Even AI darlings couldn't escape the risk-off mood. Nvidia (NVDA), Oracle (ORCL), Broadcom (AVGO), Micron (MU), and Microsoft (MSFT) all dropped 3-5%, dragging the Nasdaq down 1%.

Options Market Signals Caution

Wintermute's Jake Ostrovskis sees troubling parallels to April 2025 in options flows. "Traders are bracing for a short-lived bounce off weekend lows, but there's no demand for upside exposure," he explains.

Heavy demand for near-term downside protection has created "backwardation" — where short-dated volatility exceeds longer-dated contracts, an abnormal market structure. "I'm watching for when volatility cools and the options curve normalizes back into contango," Ostrovskis notes. "At that point I'd be more comfortable calling local lows."

The technical setup suggests this bounce might indeed be what traders call a "dead-cat bounce" — a temporary recovery in a falling market that fails to sustain momentum.

The Broader Investment Shift

Beyond individual price movements, today's action reveals a fundamental shift in investor preferences. The simultaneous decline in crypto and AI stocks alongside precious metals' surge suggests a flight from speculative growth toward tangible assets.

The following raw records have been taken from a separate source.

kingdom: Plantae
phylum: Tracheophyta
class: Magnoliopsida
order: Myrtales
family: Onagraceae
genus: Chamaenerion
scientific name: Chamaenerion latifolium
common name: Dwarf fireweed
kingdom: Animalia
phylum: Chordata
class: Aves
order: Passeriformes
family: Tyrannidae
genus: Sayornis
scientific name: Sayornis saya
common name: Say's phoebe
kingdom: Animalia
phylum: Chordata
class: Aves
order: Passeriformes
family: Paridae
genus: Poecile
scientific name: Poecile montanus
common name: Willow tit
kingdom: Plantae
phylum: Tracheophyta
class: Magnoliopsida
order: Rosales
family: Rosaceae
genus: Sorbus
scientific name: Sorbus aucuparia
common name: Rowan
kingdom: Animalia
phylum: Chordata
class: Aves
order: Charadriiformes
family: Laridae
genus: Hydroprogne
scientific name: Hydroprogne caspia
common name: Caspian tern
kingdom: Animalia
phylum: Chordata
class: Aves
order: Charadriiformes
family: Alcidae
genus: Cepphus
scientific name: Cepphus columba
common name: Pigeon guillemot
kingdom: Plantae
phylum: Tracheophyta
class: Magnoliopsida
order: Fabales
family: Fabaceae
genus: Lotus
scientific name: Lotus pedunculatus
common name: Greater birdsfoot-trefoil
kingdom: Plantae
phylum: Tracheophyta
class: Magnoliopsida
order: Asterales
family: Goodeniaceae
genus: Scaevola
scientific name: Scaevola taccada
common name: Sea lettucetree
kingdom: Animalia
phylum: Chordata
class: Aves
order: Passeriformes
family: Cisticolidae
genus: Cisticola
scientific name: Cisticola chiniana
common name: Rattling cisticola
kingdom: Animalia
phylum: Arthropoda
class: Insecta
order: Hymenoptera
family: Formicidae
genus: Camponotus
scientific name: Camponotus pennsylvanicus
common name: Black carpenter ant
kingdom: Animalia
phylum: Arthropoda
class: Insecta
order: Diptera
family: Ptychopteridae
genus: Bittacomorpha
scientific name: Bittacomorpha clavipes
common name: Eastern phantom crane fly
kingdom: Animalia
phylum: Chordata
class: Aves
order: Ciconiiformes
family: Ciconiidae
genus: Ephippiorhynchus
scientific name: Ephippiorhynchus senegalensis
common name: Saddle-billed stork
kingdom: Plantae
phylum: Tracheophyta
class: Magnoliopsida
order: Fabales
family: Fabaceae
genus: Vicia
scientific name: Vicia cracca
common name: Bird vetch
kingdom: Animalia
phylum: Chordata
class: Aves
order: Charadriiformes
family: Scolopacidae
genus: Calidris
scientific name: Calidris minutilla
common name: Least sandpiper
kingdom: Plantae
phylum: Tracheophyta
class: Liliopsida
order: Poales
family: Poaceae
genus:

This isn't just about bitcoin versus gold — it's about digital innovation versus physical security, future promises versus present certainties. The fact that even established tech giants are selling off indicates investors are reassessing risk across all growth sectors.

This content is AI-generated based on source articles. While we strive for accuracy, errors may occur. We recommend verifying with the original source.